To be frank I did not know that movie actually existed until I heard about Borgnine’s death and many acclaimed that Marty was perhaps the best acting role Borgnine have even taken. So I am pretty lucky to find this copy at the library and boy I came surprised. I was a little teary on the inside and I clapped at the end of the film. So I will flesh about why this film deserved to be in the same spot as the most famous counterparts in 1954.
1954-it was the year of the best Hollywood classics,you have the mystery of Hitchcock’s Rear Window,Marlon Brando’s acting in On The Waterfront (Remind me to watch this). For the arthouse films,we have Kurosawa’s Seven Samurai and Fellini’s heartwrenching La Strada. Yup it was great,but Marty stood out for me in a good way was its down-to earth story. Yes screenwriters always have that problem as seen in a conversation from Barton Fink (1991)
Charlie: I could tell you some stories…
Barton: Sure you could and yet many writers do everything in their power to insulate themselves from the common man, from where they live, from where they trade, from where they fight and love and converse and…
Barton: So naturally their work suffers and regresses into empty formalism and… well I’m spouting off again, but to put it in your language, the theatre becomes as phony as a three-dollar bill!

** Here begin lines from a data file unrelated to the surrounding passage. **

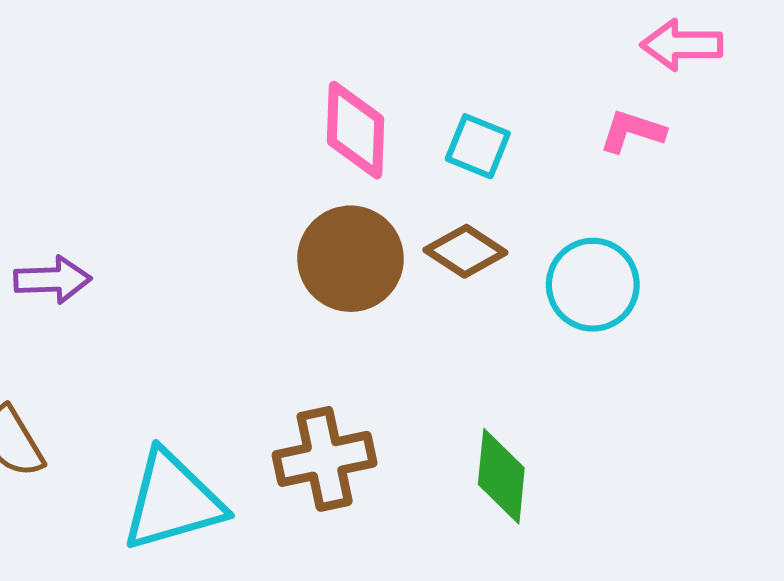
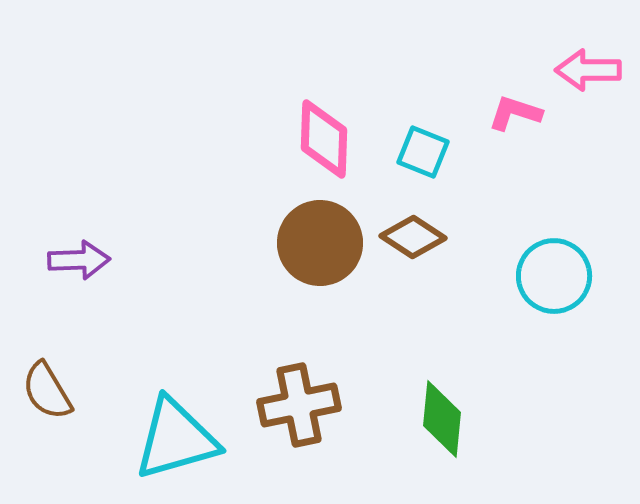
pink L-shape: (632, 131) -> (515, 113), moved
cyan circle: (593, 285) -> (554, 276), moved

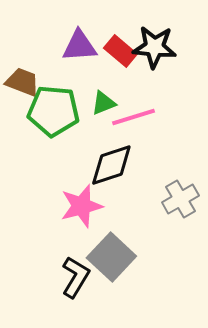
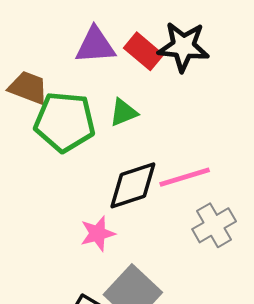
pink line: (133, 117) -> (185, 177), moved
pink star: (81, 206) -> (98, 234), size x0.7

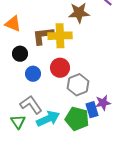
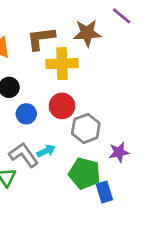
brown L-shape: (43, 36) -> (41, 38), moved
blue rectangle: (92, 110) -> (104, 192), moved
cyan arrow: (48, 119) -> (46, 151), moved, size x0.6

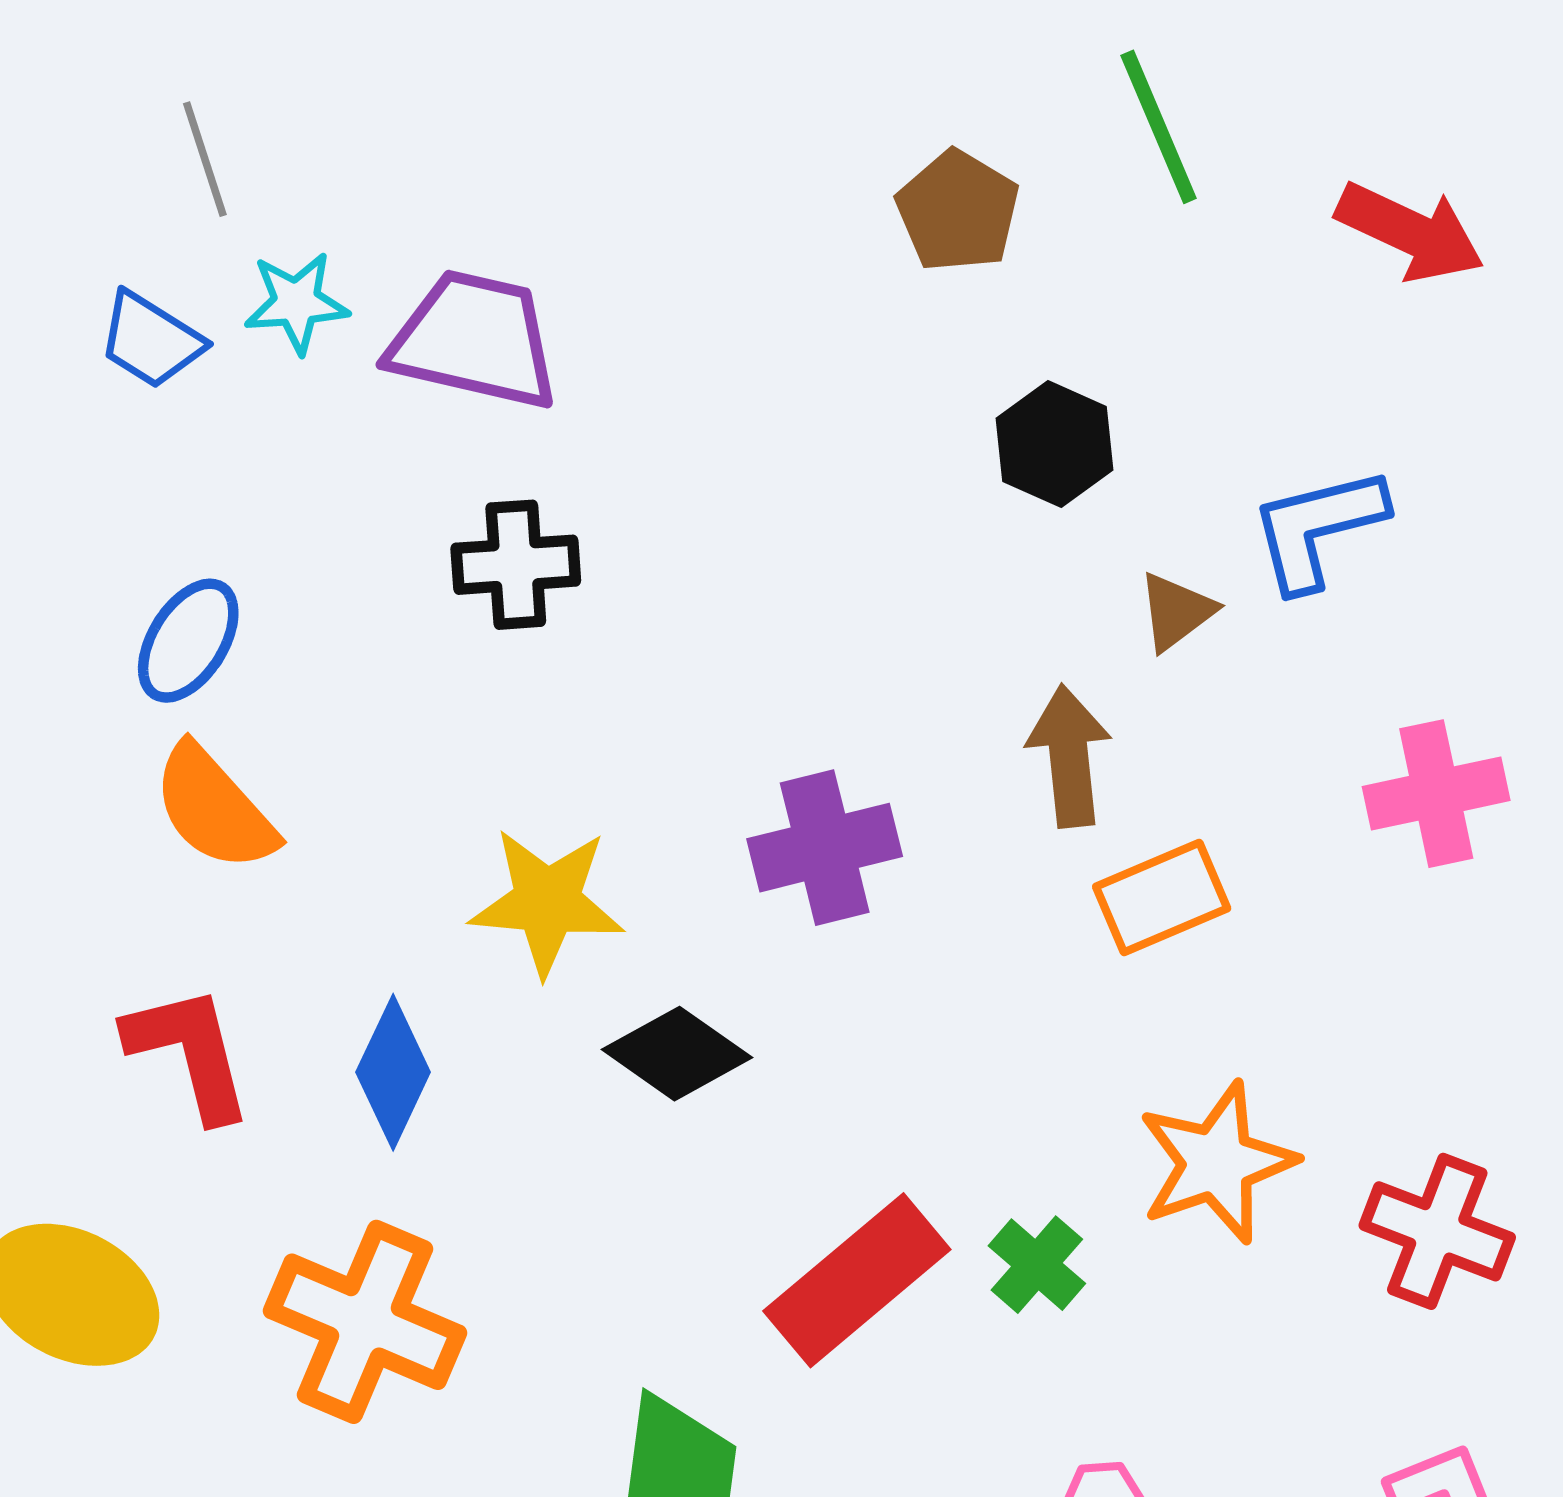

Charlie: Well I guess that’s a tragedy right there!
However Chayefsky managed to create the human emotion in his story,look at Marty-well he is no handsome smooth-talking Jimmy Stewart or jolly Gene Kelly. He is just a butcher who have insecurities with himself. We could relate at him in a personal level,sometimes I wonder if I am worthy of myself. That is what a screenwriter is supposed to do is getting the audience to cheer for the man. Even Chayefsky recalled in a memoir of conceiving Marty.
I set out in Marty to write a love story, the most ordinary love story in the world. I didn’t want my hero to be handsome, and I didn’t want the girl to be pretty. I wanted to write a love story the way it would literally have happened to the kind of people I know…
I want to say “Thank God” that they did not make the ending,a typical Hollywood “Happily Ever After” stuff. If they did the reunion of Marty and Clarie. It would not create such an impact to me. I would leave the place bitter-handed. Instead they leave the audience in suspense by Marty going to the phone booth at the restaurant and called Claire.
Borgnine is brilliantly executed the part of Marty so nicely,he just got that face and emotion to portray the ‘common man’ so loevly. To me the golden moment was when he confessed to Claire (Betsey Blair) that he loved her. It was that expression of such happiness and yet sorrow that was frickin’ beautiful.
The theme of relationships was beautifully executed,it shows how afraid we are to leave our parents’ insight after we are married whenever it was negative like Thomas reculantly kicked his mother out,or Claire’s fear for her father’s wellbeing. The reason why Marty does not want to marry as he was afraid to commit to a relationship. It was that push of the objection of friends and family that he wanted to pursue Claire.
Of course may I add that it won 4 Oscars for 1955 Academy awards including Best Actor? I also added that it was added to the archives in 1994.I feel that the reason why it was not appreciated because it was overshadowed by its most famous counterparts like “Rear Window” or “La Strada” because of its simplicity . Or perhaps it may not stay well in the test of time? I am surprised that it was not that well-received because it was so relatable and the script is amazing.
I find it hard to conclude about its appeal but I found this quote from the article “Andy Griffith and Ernest Borgnine: Remembering each of their greatest performances. One of them may be the most startling Hollywood movie you’ve never seen”
The beauty of Marty is that Ernest Borgnine made you believe that one man’s impetuous decision to splurge on a taxi cab could be nothing less than a soul reborn.
It was perhaps Borgnine’s performance that could transform the simplistic story to something endearing and perhaps we should take that time to appreciate that little gem.